Metadata-Version: 2.1
Name: decisiontree-to-sankey
Version: 0.1
Summary: A package to visualize decision trees as Sankey diagrams using Plotly.
Home-page: https://github.com/LukeADay/DecisionTree-to-Sankey
Author: Luke Day
Author-email: luke.alexander.day@gmail.com
Requires-Python: >=3.6
Description-Content-Type: text/markdown
License-File: LICENSE

# DecisionTree-to-Sankey :evergreen_tree: :leaves:

`DecisionTree-to-Sankey` is a Python library that visualizes decision trees (from scikit-learn) as interactive Sankey diagrams using Plotly. Decision trees are known for their interpretability, but large trees can become hard to read when plotted traditionally. This library presents decision trees as Sankey diagrams, where nodes can be dragged to adjust for overlapping labels, and conditions can be inspected interactively by hovering over the branches.

## Features

* Interactive Sankey Diagram: Visualize decision trees with adjustable nodes and hover-over conditions.
* Improved Readability: Handles overlapping labels by allowing users to drag nodes.
* Easy Integration: Use this tool with any decision tree created by `scikit-learn`.

## Installation

* **Option 1**: Installing via `pip` (if published to PyPI)
Once the package is published on PyPI, you can install it via `pip`:

```
pip install decisiontree-to-sankey
```

* **Option 2**: Manual Installation
Clone the repository and install the environment via conda:

1. Clone the repository:

```
git clone https://github.com/LukeADay/DecisionTree-to-Sankey.git
```

2. Create the conda environment:
```
conda env create -f environment.yml
```

3. Activate the environment

```
conda activate tree-sankey-visualizer
```

4. Install the package

```
pip install .
```

## Usage

### Example Code
After installing the library, you can import and use it as follows:

```
from decisiontree_to_sankey import DecisionTree_to_Sankey
from sklearn.tree import DecisionTreeClassifier
import pandas as pd

# Sample data
data = pd.DataFrame({
    'Feature1': [1, 2, 3, 4],
    'Feature2': [5, 6, 7, 8]
})
target = [0, 1, 0, 1]

# Train a decision tree
clf = DecisionTreeClassifier()
clf.fit(data, target)

# Create and visualize the Sankey diagram
dt_sankey = DecisionTree_to_Sankey(clf, data)
dt_sankey.create_sankey()  # Displays the interactive Sankey diagram
```

**Warning** check the complexity of the tree before plotting. A tree that is too complex will not work - this requires judgement. See the complexity of the trained model:

```
try:
    n_leaves = regressor.get_n_leaves()
    depth = regressor.get_depth()
    print(f"Regressor is trained with {n_leaves} leaves and depth {depth}.")
except AttributeError:
    print("The regressor is not trained (empty).")
```

### Output Example

The following is an example of the Sankey diagram output. Nodes overlap initially, but the interactive version allows you to drag nodes around for better readability:

![Sankey Diagram](examples/sankey_diagram.png)

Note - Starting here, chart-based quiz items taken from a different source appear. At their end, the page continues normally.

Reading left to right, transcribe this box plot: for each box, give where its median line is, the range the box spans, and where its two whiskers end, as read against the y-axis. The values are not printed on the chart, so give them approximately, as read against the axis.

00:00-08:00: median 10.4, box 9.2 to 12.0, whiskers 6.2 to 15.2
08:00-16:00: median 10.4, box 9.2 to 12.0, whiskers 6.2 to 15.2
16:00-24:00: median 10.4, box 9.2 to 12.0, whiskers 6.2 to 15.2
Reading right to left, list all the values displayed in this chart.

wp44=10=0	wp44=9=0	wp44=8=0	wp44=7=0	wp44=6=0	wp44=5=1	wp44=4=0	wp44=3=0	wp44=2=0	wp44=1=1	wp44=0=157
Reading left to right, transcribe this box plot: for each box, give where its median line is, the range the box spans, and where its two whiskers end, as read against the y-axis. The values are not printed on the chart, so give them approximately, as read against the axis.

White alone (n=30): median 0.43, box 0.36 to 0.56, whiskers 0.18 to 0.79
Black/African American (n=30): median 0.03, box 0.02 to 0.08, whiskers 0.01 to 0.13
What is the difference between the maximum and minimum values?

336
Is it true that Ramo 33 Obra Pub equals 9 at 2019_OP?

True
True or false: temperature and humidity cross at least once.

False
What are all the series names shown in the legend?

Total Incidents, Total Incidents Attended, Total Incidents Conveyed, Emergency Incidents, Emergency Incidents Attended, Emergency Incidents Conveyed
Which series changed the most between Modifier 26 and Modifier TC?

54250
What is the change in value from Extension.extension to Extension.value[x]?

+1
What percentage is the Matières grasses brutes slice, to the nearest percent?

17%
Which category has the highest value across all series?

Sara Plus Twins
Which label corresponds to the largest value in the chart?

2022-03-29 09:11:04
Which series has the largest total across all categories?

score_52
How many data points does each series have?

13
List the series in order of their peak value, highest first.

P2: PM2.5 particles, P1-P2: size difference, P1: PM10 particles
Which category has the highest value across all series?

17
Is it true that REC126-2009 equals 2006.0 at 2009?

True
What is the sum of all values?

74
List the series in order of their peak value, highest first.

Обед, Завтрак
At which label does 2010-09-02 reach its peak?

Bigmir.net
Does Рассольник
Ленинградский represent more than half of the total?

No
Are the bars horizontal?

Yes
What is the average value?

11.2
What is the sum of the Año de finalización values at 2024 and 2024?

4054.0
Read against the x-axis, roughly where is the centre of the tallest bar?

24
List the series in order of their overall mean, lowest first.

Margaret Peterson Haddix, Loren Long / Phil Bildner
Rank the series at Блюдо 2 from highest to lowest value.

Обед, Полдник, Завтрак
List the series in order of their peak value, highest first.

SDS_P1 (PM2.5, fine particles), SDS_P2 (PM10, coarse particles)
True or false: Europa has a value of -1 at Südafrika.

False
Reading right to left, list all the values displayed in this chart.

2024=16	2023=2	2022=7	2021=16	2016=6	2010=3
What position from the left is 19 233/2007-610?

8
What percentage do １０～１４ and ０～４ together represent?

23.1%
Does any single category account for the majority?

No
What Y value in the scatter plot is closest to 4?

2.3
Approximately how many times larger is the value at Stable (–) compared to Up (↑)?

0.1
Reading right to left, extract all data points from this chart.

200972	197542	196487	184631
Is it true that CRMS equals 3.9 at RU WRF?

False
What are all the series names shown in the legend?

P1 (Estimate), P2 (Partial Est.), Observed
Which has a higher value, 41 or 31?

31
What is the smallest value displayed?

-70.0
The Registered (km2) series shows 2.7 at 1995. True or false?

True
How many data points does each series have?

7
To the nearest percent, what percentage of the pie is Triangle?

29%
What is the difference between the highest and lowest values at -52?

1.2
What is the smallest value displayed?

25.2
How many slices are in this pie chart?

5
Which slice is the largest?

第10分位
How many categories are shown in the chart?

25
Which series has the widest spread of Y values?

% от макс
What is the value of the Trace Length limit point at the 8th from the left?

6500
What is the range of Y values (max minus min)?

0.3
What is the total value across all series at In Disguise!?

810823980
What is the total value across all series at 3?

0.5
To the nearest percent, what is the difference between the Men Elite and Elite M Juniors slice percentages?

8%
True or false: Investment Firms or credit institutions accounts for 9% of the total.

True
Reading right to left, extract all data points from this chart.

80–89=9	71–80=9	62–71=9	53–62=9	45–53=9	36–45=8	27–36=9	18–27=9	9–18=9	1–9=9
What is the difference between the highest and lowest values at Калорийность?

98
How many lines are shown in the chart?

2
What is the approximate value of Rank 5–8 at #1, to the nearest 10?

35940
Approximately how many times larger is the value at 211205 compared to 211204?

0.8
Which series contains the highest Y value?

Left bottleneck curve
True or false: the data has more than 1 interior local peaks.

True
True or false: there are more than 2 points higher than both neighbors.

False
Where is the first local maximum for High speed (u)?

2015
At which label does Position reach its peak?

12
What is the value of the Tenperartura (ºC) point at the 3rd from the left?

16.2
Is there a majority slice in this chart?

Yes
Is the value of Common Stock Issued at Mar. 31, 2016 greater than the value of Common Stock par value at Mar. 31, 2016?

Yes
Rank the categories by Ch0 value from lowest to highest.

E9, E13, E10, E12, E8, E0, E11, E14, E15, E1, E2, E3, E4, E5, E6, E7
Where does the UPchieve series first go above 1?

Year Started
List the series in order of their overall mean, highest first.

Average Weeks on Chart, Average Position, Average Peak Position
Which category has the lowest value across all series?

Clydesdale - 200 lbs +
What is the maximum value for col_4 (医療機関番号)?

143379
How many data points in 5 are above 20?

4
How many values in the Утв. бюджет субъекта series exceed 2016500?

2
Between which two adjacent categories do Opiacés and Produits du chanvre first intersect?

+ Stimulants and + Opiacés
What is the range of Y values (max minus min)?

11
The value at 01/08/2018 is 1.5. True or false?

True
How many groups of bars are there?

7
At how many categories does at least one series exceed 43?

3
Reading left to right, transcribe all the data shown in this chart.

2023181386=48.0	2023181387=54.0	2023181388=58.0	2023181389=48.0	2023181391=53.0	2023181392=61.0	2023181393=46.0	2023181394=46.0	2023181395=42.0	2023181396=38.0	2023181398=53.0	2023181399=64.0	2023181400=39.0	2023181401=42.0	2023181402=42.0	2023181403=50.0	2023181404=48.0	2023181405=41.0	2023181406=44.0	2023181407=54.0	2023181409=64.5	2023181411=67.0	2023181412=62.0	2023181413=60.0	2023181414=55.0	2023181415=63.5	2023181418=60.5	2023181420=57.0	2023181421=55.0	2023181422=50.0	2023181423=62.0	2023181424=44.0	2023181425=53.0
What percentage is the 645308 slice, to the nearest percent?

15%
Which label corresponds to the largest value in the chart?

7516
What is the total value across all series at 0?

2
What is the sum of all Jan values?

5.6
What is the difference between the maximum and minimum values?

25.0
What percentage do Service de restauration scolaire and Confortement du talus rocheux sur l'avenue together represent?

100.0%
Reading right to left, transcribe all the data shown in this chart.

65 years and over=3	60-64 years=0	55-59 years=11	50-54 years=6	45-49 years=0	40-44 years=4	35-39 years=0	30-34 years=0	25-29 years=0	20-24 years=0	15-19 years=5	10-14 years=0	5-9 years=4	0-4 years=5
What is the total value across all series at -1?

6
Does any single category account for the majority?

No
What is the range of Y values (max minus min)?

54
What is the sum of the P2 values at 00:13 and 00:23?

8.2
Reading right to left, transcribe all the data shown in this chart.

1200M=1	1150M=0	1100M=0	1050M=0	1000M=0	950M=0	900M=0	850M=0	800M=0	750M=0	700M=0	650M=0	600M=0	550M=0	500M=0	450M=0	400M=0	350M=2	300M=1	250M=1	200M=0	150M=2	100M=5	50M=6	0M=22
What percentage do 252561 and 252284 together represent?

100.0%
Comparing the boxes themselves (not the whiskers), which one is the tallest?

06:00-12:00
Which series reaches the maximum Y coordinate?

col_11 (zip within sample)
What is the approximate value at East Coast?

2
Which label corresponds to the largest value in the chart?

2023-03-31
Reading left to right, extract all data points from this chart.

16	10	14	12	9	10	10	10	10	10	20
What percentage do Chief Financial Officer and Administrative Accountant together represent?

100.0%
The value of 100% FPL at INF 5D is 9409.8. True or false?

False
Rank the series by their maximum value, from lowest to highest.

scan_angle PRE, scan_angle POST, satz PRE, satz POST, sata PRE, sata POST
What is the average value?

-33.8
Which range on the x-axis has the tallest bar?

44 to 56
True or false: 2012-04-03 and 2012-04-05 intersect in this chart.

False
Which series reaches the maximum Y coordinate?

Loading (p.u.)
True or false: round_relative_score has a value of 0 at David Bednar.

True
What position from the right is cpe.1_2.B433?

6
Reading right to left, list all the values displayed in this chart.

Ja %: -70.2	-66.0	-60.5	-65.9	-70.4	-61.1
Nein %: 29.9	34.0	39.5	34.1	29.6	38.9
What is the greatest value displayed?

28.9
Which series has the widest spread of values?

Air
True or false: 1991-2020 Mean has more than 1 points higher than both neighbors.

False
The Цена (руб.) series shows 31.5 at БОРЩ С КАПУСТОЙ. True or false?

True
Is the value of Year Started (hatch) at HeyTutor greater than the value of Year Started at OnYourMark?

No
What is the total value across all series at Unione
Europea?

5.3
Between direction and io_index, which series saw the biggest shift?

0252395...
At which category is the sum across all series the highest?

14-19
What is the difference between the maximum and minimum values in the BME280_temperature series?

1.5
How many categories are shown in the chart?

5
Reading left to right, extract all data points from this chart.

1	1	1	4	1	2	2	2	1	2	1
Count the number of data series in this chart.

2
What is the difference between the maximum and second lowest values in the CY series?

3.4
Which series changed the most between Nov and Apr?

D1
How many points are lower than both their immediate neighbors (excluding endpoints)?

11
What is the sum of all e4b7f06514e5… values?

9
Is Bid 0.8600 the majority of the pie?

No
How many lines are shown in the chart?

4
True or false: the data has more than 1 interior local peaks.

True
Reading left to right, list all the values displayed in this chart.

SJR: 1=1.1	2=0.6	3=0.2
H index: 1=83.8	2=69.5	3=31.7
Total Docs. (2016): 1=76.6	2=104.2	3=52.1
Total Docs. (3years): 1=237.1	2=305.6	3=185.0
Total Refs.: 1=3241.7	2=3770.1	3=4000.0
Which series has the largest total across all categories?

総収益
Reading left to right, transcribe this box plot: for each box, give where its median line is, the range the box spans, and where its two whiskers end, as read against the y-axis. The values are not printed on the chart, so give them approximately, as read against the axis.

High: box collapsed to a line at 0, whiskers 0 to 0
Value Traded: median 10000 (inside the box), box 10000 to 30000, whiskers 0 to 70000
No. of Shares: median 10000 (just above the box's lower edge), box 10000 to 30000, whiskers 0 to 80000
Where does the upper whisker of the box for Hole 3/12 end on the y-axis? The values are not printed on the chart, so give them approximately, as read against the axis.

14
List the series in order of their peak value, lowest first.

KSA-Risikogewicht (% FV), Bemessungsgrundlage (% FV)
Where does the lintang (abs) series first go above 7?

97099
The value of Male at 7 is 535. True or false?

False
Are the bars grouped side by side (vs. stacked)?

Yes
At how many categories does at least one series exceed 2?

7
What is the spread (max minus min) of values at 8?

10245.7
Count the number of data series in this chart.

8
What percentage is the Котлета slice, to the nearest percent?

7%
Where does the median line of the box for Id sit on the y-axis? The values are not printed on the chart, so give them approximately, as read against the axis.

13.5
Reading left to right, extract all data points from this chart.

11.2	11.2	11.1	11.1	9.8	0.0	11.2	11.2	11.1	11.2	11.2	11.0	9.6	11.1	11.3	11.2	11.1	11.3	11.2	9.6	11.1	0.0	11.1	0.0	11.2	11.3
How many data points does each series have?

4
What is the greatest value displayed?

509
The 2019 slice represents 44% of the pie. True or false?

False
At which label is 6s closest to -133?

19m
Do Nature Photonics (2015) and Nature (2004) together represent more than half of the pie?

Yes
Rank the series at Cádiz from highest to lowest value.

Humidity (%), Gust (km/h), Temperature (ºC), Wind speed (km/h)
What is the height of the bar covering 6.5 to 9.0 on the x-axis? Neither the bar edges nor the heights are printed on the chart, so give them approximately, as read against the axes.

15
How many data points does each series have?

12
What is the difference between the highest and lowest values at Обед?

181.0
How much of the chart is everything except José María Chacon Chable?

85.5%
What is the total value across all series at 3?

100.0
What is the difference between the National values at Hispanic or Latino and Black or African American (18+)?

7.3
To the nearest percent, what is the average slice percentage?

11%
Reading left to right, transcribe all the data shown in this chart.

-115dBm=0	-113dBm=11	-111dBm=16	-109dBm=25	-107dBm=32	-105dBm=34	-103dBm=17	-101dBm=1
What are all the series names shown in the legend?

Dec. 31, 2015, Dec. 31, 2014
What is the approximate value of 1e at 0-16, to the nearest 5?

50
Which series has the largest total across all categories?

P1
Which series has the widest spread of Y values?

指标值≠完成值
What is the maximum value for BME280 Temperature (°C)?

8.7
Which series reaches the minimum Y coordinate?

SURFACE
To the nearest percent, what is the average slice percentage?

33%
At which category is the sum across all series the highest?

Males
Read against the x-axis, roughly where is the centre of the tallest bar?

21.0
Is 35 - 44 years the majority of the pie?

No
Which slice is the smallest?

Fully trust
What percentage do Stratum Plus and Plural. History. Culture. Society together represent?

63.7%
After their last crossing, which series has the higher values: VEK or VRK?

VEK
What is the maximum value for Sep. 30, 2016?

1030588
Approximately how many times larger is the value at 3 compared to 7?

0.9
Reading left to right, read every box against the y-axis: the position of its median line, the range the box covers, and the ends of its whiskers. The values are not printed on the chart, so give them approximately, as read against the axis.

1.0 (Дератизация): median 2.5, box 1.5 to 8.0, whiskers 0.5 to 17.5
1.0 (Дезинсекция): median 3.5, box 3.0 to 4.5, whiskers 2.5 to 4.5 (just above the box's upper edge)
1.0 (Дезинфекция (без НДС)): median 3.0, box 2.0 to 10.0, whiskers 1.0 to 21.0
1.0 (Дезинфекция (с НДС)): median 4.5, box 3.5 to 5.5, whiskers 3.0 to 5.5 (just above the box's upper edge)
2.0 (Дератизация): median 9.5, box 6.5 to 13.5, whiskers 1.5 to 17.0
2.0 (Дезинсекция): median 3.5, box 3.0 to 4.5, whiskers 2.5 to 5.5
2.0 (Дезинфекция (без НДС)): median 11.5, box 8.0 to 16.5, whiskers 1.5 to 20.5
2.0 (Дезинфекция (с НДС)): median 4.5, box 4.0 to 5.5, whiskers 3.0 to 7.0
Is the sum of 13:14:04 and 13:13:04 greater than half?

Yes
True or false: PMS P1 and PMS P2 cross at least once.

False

See `sankey_diagram.html` for an interactive version.

## Repository Structure

```
├── LICENSE
├── README.md
├── conda_requirements.txt
├── environment.yml
├── examples
│   ├── __init__.py
│   ├── penguine_dataset_example.ipynb
│   ├── penguine_dataset_example.py
│   ├── sankey_diagram.html
│   └── sankey_diagram.png
├── requirements.txt
├── setup.py
├── src
│   ├── DecisionTree_To_Sankey.py
│   ├── __init__.py
│   └── __pycache__
│       ├── DecisionTree_To_Sankey.cpython-310.pyc
│       └── __init__.cpython-310.pyc
└── tests
    ├── __pycache__
    │   └── test_decisiontree_to_sankey.cpython-310.pyc
    └── test_decisiontree_to_sankey.py
```

* The src/decisiontree_to_sankey module contains the core `DecisionTree_to_Sankey class`.
* Examples of how to use the library are available in the examples/ folder.
* Unit tests are provided in the `tests/` folder.

## License
This project is licensed under the MIT License - see the `LICENSE` file for details.